- **STORED DATA**:
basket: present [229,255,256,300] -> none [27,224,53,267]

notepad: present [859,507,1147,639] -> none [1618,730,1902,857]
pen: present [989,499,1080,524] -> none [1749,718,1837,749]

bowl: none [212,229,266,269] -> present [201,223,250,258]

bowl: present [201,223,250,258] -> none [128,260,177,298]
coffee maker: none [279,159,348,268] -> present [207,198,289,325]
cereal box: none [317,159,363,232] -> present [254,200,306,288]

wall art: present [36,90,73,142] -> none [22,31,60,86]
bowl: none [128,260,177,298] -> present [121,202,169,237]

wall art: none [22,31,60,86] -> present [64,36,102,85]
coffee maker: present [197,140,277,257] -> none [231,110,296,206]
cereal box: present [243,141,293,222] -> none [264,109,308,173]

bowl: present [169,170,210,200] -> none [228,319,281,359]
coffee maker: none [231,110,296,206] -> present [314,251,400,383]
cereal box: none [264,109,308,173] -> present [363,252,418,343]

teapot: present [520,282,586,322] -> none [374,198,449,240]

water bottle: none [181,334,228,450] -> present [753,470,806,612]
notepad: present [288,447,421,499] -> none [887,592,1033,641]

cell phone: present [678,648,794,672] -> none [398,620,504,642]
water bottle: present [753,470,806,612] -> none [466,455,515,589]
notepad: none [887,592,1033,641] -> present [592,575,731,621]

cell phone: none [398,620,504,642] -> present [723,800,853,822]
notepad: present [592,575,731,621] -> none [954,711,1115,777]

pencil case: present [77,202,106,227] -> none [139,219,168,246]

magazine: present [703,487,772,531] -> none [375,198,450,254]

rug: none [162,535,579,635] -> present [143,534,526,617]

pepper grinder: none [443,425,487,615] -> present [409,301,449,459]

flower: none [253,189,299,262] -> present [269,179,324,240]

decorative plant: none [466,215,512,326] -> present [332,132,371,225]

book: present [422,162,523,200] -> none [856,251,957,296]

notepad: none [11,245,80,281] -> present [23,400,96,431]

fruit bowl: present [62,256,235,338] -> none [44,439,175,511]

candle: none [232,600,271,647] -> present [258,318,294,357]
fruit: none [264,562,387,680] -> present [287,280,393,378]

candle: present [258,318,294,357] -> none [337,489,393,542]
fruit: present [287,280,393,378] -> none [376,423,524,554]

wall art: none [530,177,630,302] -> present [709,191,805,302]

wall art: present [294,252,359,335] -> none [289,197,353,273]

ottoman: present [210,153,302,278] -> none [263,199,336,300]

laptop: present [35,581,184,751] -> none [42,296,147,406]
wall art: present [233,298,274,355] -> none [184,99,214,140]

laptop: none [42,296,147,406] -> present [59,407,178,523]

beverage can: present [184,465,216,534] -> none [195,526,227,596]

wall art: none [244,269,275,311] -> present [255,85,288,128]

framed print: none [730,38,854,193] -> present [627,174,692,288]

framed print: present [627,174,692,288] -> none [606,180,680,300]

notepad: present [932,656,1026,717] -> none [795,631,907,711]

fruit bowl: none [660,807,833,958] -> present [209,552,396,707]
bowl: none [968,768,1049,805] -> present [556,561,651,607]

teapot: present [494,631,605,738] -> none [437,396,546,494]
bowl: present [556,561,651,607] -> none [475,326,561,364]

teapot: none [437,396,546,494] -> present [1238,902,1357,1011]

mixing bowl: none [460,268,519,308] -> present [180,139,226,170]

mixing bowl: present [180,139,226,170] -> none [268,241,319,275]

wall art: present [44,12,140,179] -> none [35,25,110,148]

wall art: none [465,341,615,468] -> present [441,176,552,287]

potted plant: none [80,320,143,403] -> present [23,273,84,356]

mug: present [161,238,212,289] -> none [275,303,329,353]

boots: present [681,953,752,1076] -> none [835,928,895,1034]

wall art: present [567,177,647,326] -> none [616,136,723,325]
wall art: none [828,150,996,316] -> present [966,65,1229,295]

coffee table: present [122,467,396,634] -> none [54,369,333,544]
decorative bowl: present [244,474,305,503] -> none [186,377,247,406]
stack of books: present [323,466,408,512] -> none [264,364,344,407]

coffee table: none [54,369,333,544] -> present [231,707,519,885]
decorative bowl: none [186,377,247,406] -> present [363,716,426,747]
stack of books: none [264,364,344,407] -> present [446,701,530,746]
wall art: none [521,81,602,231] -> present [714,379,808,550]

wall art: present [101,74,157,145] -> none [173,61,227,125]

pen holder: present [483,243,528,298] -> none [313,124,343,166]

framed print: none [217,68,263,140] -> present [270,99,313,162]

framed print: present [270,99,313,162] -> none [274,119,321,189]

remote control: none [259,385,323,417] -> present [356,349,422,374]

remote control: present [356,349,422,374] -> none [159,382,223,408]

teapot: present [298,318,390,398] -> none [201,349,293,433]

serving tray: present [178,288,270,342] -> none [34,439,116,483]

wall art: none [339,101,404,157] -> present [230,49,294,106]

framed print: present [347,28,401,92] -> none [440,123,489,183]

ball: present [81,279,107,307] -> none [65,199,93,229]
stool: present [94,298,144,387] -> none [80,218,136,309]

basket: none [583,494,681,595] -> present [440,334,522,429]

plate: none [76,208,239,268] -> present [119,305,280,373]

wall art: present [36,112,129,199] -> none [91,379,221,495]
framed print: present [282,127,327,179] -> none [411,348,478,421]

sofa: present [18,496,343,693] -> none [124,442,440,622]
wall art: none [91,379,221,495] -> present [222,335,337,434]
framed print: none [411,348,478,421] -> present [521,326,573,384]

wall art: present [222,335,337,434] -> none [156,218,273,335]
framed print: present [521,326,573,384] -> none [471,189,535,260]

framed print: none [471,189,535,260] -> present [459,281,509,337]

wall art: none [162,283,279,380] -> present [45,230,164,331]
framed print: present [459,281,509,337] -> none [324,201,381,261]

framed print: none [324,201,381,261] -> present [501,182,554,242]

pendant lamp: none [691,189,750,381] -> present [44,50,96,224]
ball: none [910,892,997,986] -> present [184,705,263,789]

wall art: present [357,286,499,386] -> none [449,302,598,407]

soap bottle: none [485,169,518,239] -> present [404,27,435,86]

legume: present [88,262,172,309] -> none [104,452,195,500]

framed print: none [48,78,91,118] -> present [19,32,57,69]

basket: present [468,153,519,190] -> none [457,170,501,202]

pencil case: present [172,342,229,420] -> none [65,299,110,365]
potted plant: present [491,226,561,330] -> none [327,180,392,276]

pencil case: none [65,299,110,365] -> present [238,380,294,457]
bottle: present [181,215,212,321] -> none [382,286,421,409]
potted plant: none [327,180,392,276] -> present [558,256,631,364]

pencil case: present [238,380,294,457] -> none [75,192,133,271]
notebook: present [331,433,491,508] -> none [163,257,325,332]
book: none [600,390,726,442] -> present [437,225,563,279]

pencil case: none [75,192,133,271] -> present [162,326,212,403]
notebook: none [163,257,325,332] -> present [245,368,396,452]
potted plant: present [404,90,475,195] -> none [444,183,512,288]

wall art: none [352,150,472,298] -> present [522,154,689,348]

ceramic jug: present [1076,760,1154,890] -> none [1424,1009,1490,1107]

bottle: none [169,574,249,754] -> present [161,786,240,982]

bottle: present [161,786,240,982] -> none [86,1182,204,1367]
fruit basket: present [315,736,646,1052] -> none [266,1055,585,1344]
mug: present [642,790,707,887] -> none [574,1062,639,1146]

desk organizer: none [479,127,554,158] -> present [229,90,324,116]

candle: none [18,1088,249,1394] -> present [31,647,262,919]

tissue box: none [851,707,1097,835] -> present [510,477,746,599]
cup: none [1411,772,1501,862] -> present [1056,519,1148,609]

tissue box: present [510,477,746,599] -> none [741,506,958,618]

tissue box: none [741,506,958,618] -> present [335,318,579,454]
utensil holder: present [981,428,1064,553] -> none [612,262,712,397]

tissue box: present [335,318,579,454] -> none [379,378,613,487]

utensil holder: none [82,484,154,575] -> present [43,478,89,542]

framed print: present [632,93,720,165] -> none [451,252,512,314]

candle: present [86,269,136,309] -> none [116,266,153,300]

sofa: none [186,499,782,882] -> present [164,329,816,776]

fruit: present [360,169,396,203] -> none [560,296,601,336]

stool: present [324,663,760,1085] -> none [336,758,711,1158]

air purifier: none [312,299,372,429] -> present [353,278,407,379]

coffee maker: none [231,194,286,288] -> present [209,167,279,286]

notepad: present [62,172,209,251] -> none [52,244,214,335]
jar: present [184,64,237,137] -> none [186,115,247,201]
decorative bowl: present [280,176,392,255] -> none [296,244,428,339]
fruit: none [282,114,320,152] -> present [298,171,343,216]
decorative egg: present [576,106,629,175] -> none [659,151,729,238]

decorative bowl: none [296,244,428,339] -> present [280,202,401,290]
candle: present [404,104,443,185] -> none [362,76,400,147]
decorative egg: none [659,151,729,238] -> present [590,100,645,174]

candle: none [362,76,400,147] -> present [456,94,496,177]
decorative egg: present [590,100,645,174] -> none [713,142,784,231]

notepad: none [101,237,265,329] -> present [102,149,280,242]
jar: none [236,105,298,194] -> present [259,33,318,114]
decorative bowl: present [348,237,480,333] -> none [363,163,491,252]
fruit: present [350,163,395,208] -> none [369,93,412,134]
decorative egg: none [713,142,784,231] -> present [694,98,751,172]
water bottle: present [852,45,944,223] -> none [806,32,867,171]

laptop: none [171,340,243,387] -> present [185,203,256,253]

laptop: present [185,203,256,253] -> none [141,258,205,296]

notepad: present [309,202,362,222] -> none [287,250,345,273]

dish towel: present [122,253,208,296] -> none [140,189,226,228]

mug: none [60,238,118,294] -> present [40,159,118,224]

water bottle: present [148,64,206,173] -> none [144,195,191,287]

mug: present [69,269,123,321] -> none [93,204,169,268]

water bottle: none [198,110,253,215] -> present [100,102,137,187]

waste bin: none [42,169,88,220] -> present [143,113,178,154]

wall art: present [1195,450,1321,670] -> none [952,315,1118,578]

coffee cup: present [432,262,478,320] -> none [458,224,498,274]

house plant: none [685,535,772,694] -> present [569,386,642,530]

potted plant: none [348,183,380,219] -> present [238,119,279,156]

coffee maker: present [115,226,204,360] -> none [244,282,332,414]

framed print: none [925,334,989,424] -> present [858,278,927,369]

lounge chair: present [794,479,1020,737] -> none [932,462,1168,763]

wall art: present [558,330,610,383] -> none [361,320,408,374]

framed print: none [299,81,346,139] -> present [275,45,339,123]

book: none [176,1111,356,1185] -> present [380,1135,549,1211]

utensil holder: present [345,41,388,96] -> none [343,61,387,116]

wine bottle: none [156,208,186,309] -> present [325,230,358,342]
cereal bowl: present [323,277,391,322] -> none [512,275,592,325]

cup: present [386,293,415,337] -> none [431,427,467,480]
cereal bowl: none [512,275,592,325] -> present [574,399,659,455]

- **PROBLEM DETAILS**: Starting at the line that contains "cup: present [386,293,415,337]" and ending at the last line of the data, repeat each line exactly; include nothing else.

- **ANSWER SECTION**:
cup: present [386,293,415,337] -> none [431,427,467,480]
cereal bowl: none [512,275,592,325] -> present [574,399,659,455]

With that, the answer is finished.